My mother is a nurse and my father is a surgeon. I knew from an early age that I was passionate about following in their footsteps and going into the medical field.
My father worked with the same PA for years, and I got to know her well. I talked with her about how much she loved her job, the ability of PAs to change specialties, and the lifestyle balance afforded by her career. I loved what she had to say, and I decided to follow suit.
On one hand, I could tell right away from my interview that this program was going to support me. Everyone was so genuine and kind. You could tell they loved their jobs, and that they believed in the values of the program. They left me feeling 100 percent certain they’d go the extra mile to help me succeed.
On the other hand, I really loved the area. I grew up in a small town in the Hudson Valley of upstate New York. The mountains and the beautiful countryside were comforting; it made me feel right at home!
Where do you currently work and what are your responsibilities?
I’m a physician assistant at Johns Hopkins Hospital in Baltimore, MD. I’m currently participating in the Surgical Residency Program, which enables me to rotate through and learn about a variety of surgical specialties. My current responsibilities include managing or helping with surgical patients in pre-op, post-op, on the surgical floor, or in the intensive care unit.
Do you feel like MBU’s PA program prepared you for your career?
Absolutely! It not only prepared me to pass my [certification exam] — which after the rigors of the program itself felt like a walk in the park — it also did an excellent job of preparing me for work in the real world.
For instance, I felt confident and excited walking into my first day in my new position. And that confidence continues to grow with experience.
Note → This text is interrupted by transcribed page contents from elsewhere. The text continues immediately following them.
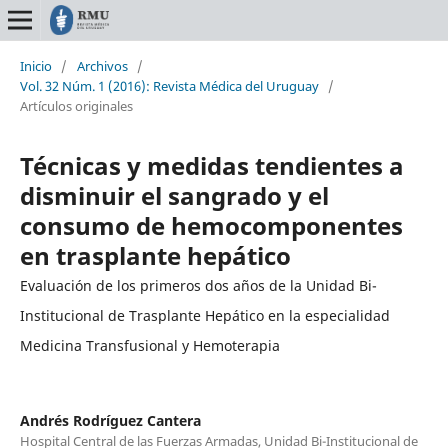
Inicio
/
Archivos
/
Vol. 32 Núm. 1 (2016): Revista Médica del Uruguay
/
Artículos originales
Técnicas y medidas tendientes a
disminuir el sangrado y el
consumo de hemocomponentes
en trasplante hepático
Evaluación de los primeros dos años de la Unidad Bi-
Institucional de Trasplante Hepático en la especialidad
Medicina Transfusional y Hemoterapia
Andrés Rodríguez Cantera
Hospital Central de las Fuerzas Armadas, Unidad Bi-Institucional de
I look forward to the challenges each new day may bring, and I feel sure that I’m up to the task of meeting them.
What was the most important professional lesson you learned at MBU?
There are so many great examples, but our medical history and physical exam course comes immediately to mind. It taught me how to walk into a room with a patient, ask the right questions, and perform a thorough and efficient physical exam. My professors were incredible, taking the time to observe me [closely and relentlessly], and to work with me one-on-one to perfect my approach.
They built on that training in our clinical reasoning class, which taught me to use the information from my examinations to formulate a diagnosis and determine next steps for treatment. Those skills are imperative in any situation, but particularly when you’re working [on the surgical side of the] ER.
What was your biggest takeaway from your time at MBU?
The relationships I formed with the people I met in the program. My professors during my didactic year and my preceptors — i.e. the medical professionals who oversaw my clinical work — were all fantastic teachers. They were extremely passionate about their work, and were just over-the-top supportive of me.
That enthusiasm was infectious. I learned so much from them, and I strive to model myself after them as a professional. In fact, they inspired me to want to become a preceptor myself. I look forward to one day paying it forward and helping future generations of students become PAs.
Lastly, I can’t say enough about my fellow students. They were so hard working and determined, yet they always made you feel like a part of the team. I made some of my very best friends at MBU, and I’m honored to now be able to call them my colleagues.